Using a device called a hyperspectral radiometer, Siciliano records the spectral signatures of coral and algae up to depths of 40 to 50 feet. Using the wavelength data she records, Siciliano has been developing a library of spectral signatures that will help in the analysis and interpretation of aerial maps. This on-the-ground work is called 'ground truthing' and allows scientists to measure the depth, complexity and species composition of particular habitats. Combined with the aerial images, this information provides detailed layers of information that provide baseline and on-going monitoring information over large areas in a systematic way.
According to Siciliano, "The best part about hyperspectral imaging and remote sensing is that once you've built an adequate library of spectral signatures, this technology allows us to extrapolate lots of information about various habitats quickly over large areas. The technique is also non-invasive, meaning we don't have to interfere with the subjects we are measuring and studying in order to get our work done."
The hyperspectral imaging is done aerially, using sensing equipment mounted on aircraft. So far this remote sensing technology is in the hands of very few agencies in the world. NASA's Jet Propulsion Laboratory in California is one such agency. Soon, maybe even by the end of this year, the sensing devices will be affixed to satellites, making hyperspectral imaging avaiable on a global scale. With the repetitive passing of satellites, monitoring of habitat across the globe can be done on a regular, continuous basis with relative ease. This is particulary good news for remote areas like the Northwestern Hawaiian Islands.

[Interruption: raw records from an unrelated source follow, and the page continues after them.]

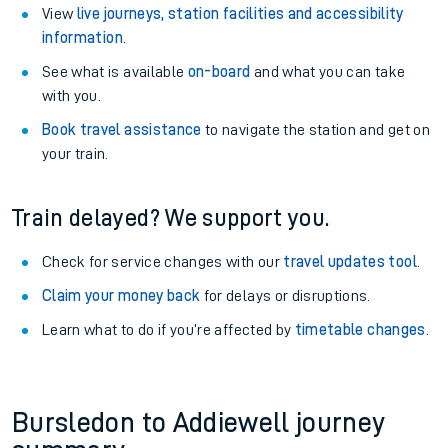
View
live journeys, station facilities and accessibility
information
.
See what is available
on-board
and what you can take
with you.
Book travel assistance
to navigate the station and get on
your train.
Train delayed? We support you.
Check for service changes with our
travel updates tool
.
Claim your money back
for delays or disruptions.
Learn what to do if you’re affected by
timetable changes
.
Bursledon to Addiewell journey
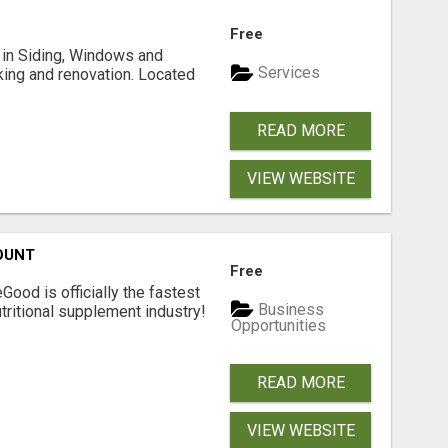
Free
ng in Siding, Windows and
Services
king and renovation. Located
READ MORE
VIEW WEBSITE
OUNT
Free
Good is officially the fastest
Business
tritional supplement industry!​
Opportunities
READ MORE
VIEW WEBSITE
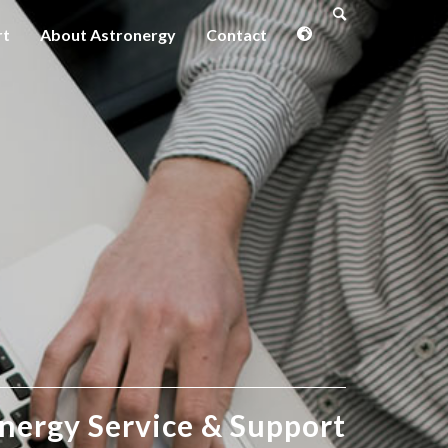
rt
About Astronergy
Contact
nergy Service
&
Support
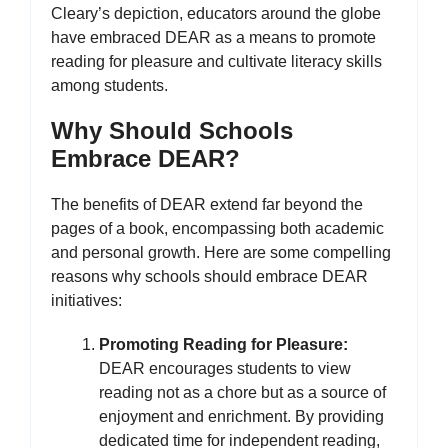
Cleary’s depiction, educators around the globe
have embraced DEAR as a means to promote
reading for pleasure and cultivate literacy skills
among students.
Why Should Schools
Embrace DEAR?
The benefits of DEAR extend far beyond the
pages of a book, encompassing both academic
and personal growth. Here are some compelling
reasons why schools should embrace DEAR
initiatives:
Promoting Reading for Pleasure:
DEAR encourages students to view
reading not as a chore but as a source of
enjoyment and enrichment. By providing
dedicated time for independent reading,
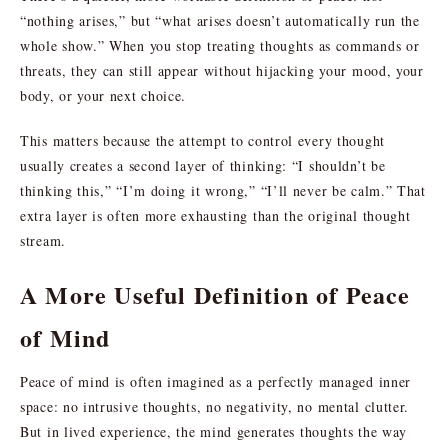
“nothing arises,” but “what arises doesn’t automatically run the
whole show.” When you stop treating thoughts as commands or
threats, they can still appear without hijacking your mood, your
body, or your next choice.
This matters because the attempt to control every thought
usually creates a second layer of thinking: “I shouldn’t be
thinking this,” “I’m doing it wrong,” “I’ll never be calm.” That
extra layer is often more exhausting than the original thought
stream.
A More Useful Definition of Peace
of Mind
Peace of mind is often imagined as a perfectly managed inner
space: no intrusive thoughts, no negativity, no mental clutter.
But in lived experience, the mind generates thoughts the way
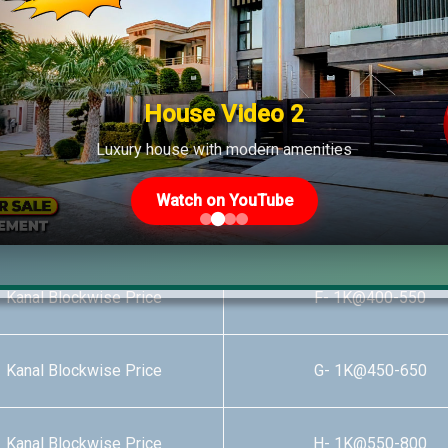
 Kanal Blockwise Price
B- 1K@540-750
 Kanal Blockwise Price
C- 1K@335-750
House Video 2
Luxury house with modern amenities
 Kanal Blockwise Price
D- 1K@425-650
Watch on YouTube
 Kanal Blockwise Price
E- 1K@400-550
 Kanal Blockwise Price
F- 1K@400-550
 Kanal Blockwise Price
G- 1K@450-650
 Kanal Blockwise Price
H- 1K@550-800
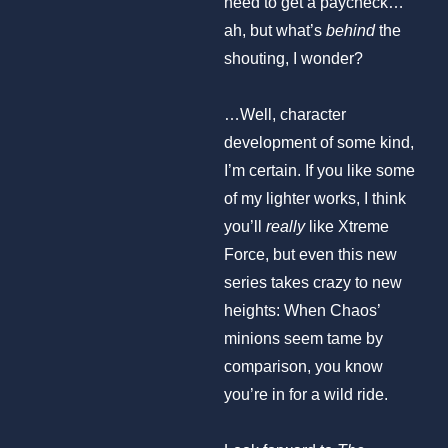
need to get a paycheck…
ah, but what’s
behind
the
shouting, I wonder?
…Well, character
development of some kind,
I’m certain. If you like some
of my lighter works, I think
you’ll
really
like Xtreme
Force, but even this new
series takes crazy to new
heights: When Chaos’
minions seem tame by
comparison, you know
you’re in for a wild ride.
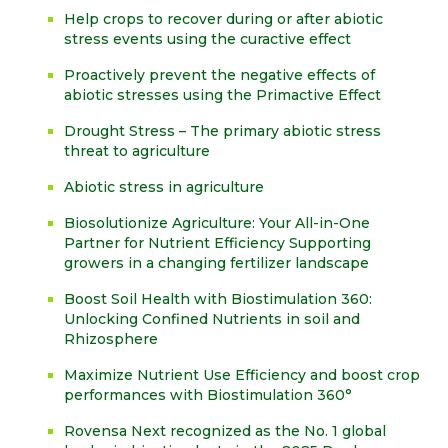
Help crops to recover during or after abiotic
stress events using the curactive effect
Proactively prevent the negative effects of
abiotic stresses using the Primactive Effect
Drought Stress – The primary abiotic stress
threat to agriculture
Abiotic stress in agriculture
Biosolutionize Agriculture: Your All-in-One
Partner for Nutrient Efficiency Supporting
growers in a changing fertilizer landscape
Boost Soil Health with Biostimulation 360:
Unlocking Confined Nutrients in soil and
Rhizosphere
Maximize Nutrient Use Efficiency and boost crop
performances with Biostimulation 360°
Rovensa Next recognized as the No. 1 global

With its remote location, aircraft-based imagery of the northwestern islands would occur infrequently and would be expensive. With the use of satellites, this technology can make it much easier on natural resource managers and scientists to detect changes in these remote ecosystems quickly and pinpoint the changes down to single species.

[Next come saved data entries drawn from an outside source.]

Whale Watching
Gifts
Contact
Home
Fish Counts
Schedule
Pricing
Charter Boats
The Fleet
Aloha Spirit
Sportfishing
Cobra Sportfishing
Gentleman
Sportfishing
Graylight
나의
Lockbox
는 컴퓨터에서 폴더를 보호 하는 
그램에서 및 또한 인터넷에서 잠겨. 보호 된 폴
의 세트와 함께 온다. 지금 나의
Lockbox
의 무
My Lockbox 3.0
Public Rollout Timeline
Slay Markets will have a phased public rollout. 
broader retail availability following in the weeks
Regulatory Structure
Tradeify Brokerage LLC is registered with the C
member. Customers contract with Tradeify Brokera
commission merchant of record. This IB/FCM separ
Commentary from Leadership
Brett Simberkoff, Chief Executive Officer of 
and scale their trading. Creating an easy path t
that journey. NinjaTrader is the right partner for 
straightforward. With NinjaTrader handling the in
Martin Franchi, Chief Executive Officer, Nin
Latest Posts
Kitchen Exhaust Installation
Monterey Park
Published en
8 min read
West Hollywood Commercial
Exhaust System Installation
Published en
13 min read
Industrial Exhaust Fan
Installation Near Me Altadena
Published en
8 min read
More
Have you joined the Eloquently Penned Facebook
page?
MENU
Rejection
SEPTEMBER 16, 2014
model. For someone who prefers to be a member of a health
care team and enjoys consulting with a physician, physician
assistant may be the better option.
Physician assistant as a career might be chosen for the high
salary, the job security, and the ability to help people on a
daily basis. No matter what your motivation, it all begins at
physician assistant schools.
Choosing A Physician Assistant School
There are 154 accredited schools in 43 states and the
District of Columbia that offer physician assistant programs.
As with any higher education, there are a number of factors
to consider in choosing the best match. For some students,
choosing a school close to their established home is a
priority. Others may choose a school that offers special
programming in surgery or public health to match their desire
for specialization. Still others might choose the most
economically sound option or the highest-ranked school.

At that point, looking at algae around shipwrecks will be merely one of a myriad of ecological issues that can be looked at and better understood by science. In the meantime, at Pearl and Hermes atoll, using hyperspectral imaging, scientists can keep an eye on the aggressive blue-green algae. The can also look for its presence at other locations where shipwrecks have occurred around the globe to determine how Lyngbya may or may not be causing a negative impact on the nearby marine environment.